É por isso que teve sucesso, espero que ele fique na seleção [seu contrato restringiu-se à Copa da Ásia] porque todos os iraquianos -crianças, homens e mulheres- gostam de Vieira.
Ele é a figura mais popular do Iraque, mais do que o presidente [Jalal Talabani] e o primeiro-ministro [Nuri al-Maliki].

FOLHA - Então, a união entre jogadores de grupos étnico-religiosos diferentes serviu de exemplo?
ESKANDER
- Sim, porque todos os iraquianos falam sobre a seleção nacional. E dizem aos políticos: "Sigam o exemplo da seleção. Esses jovens trabalharam pelo Iraque e conseguiram trazer a Copa da Ásia". Os iraquianos criticam os políticos e pedem que sigam o exemplo da seleção.

FOLHA - As pessoas usam o futebol como exemplo para os políticos quando discutem nas ruas?
ESKANDER
- Somos livres para criticar o governo. Fazemos isso na TV, nas mesquitas, nas ruas... Há liberdade, não é como na época de Saddam. Por exemplo: estive na TV e critiquei o ministro da Defesa, a GNI, jornais publicaram minhas afirmações contra o ministro. Há liberdade de expressão.

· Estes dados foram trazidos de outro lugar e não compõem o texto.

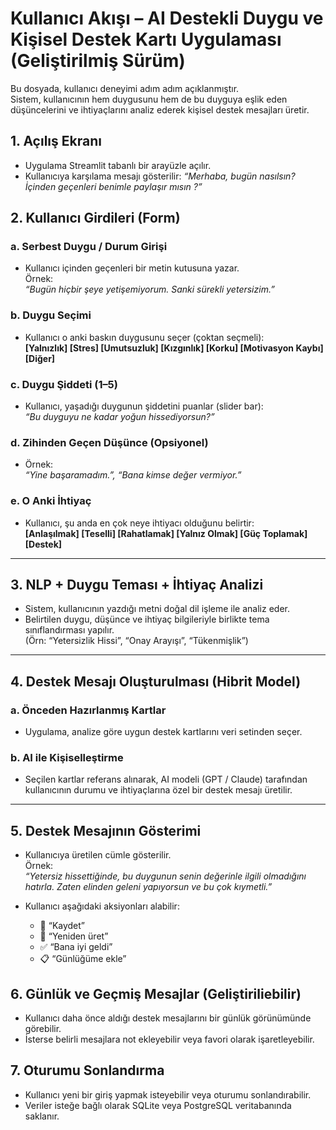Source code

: # Kullanıcı Akışı – AI Destekli Duygu ve Kişisel Destek Kartı Uygulaması (Geliştirilmiş Sürüm)

Bu dosyada, kullanıcı deneyimi adım adım açıklanmıştır.  
Sistem, kullanıcının hem duygusunu hem de bu duyguya eşlik eden düşüncelerini ve ihtiyaçlarını analiz ederek kişisel destek mesajları üretir.


## 1. Açılış Ekranı

- Uygulama Streamlit tabanlı bir arayüzle açılır.
- Kullanıcıya karşılama mesajı gösterilir:
  _“Merhaba, bugün nasılsın? İçinden geçenleri benimle paylaşır mısın ?”_


## 2. Kullanıcı Girdileri (Form)

### a. Serbest Duygu / Durum Girişi
- Kullanıcı içinden geçenleri bir metin kutusuna yazar.  
  Örnek:  
  _“Bugün hiçbir şeye yetişemiyorum. Sanki sürekli yetersizim.”_

### b. Duygu Seçimi
- Kullanıcı o anki baskın duygusunu seçer (çoktan seçmeli):  
  **[Yalnızlık] [Stres] [Umutsuzluk] [Kızgınlık] [Korku] [Motivasyon Kaybı] [Diğer]**

### c. Duygu Şiddeti (1–5)
- Kullanıcı, yaşadığı duygunun şiddetini puanlar (slider bar):  
  _“Bu duyguyu ne kadar yoğun hissediyorsun?”_

### d. Zihinden Geçen Düşünce (Opsiyonel)
- Örnek:  
  _“Yine başaramadım.”, “Bana kimse değer vermiyor.”_

### e. O Anki İhtiyaç
- Kullanıcı, şu anda en çok neye ihtiyacı olduğunu belirtir:  
  **[Anlaşılmak] [Teselli] [Rahatlamak] [Yalnız Olmak] [Güç Toplamak] [Destek]**

---

## 3. NLP + Duygu Teması + İhtiyaç Analizi

- Sistem, kullanıcının yazdığı metni doğal dil işleme ile analiz eder.
- Belirtilen duygu, düşünce ve ihtiyaç bilgileriyle birlikte tema sınıflandırması yapılır.  
  (Örn: “Yetersizlik Hissi”, “Onay Arayışı”, “Tükenmişlik”)

---

## 4. Destek Mesajı Oluşturulması (Hibrit Model)

### a. Önceden Hazırlanmış Kartlar
- Uygulama, analize göre uygun destek kartlarını veri setinden seçer.

### b. AI ile Kişiselleştirme
- Seçilen kartlar referans alınarak, AI modeli (GPT / Claude) tarafından kullanıcının durumu ve ihtiyaçlarına özel bir destek mesajı üretilir.

---

## 5. Destek Mesajının Gösterimi

- Kullanıcıya üretilen cümle gösterilir.  
  Örnek:  
  _“Yetersiz hissettiğinde, bu duygunun senin değerinle ilgili olmadığını hatırla. Zaten elinden geleni yapıyorsun ve bu çok kıymetli.”_

- Kullanıcı aşağıdaki aksiyonları alabilir:
  - 💾 “Kaydet”  
  - 🔁 “Yeniden üret”  
  - ✅ “Bana iyi geldi”  
  - 📋 “Günlüğüme ekle”


## 6. Günlük ve Geçmiş Mesajlar (Geliştiriliebilir)

- Kullanıcı daha önce aldığı destek mesajlarını bir günlük görünümünde görebilir.
- İsterse belirli mesajlara not ekleyebilir veya favori olarak işaretleyebilir.


## 7. Oturumu Sonlandırma

- Kullanıcı yeni bir giriş yapmak isteyebilir veya oturumu sonlandırabilir.
- Veriler isteğe bağlı olarak SQLite veya PostgreSQL veritabanında saklanır.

FOLHA - Que livro de sua biblioteca o sr. recomendaria aos líderes para que dêem um fim a esta guerra?
ESKANDER
- Não me ocorre. Não sei. Nossa literatura sobre coexistência pacífica não é grande, porque o Iraque vive em violência há décadas. Portanto, não temos boa literatura sobre resistência pacífica. Em árabe, pelo menos, não me lembro.
Talvez Gandhi, o líder indiano. Esse é um bom exemplo a ser seguido pelo Iraque e por outras nações. Ele foi um gênio, expulsou os britânicos da Índia, estabeleceu uma república, um sistema democrático, um sistema federalista que uniu diferentes grupos étnicos e lingüísticos em um só país. Espero que nossos políticos leiam sobre paz e compromisso.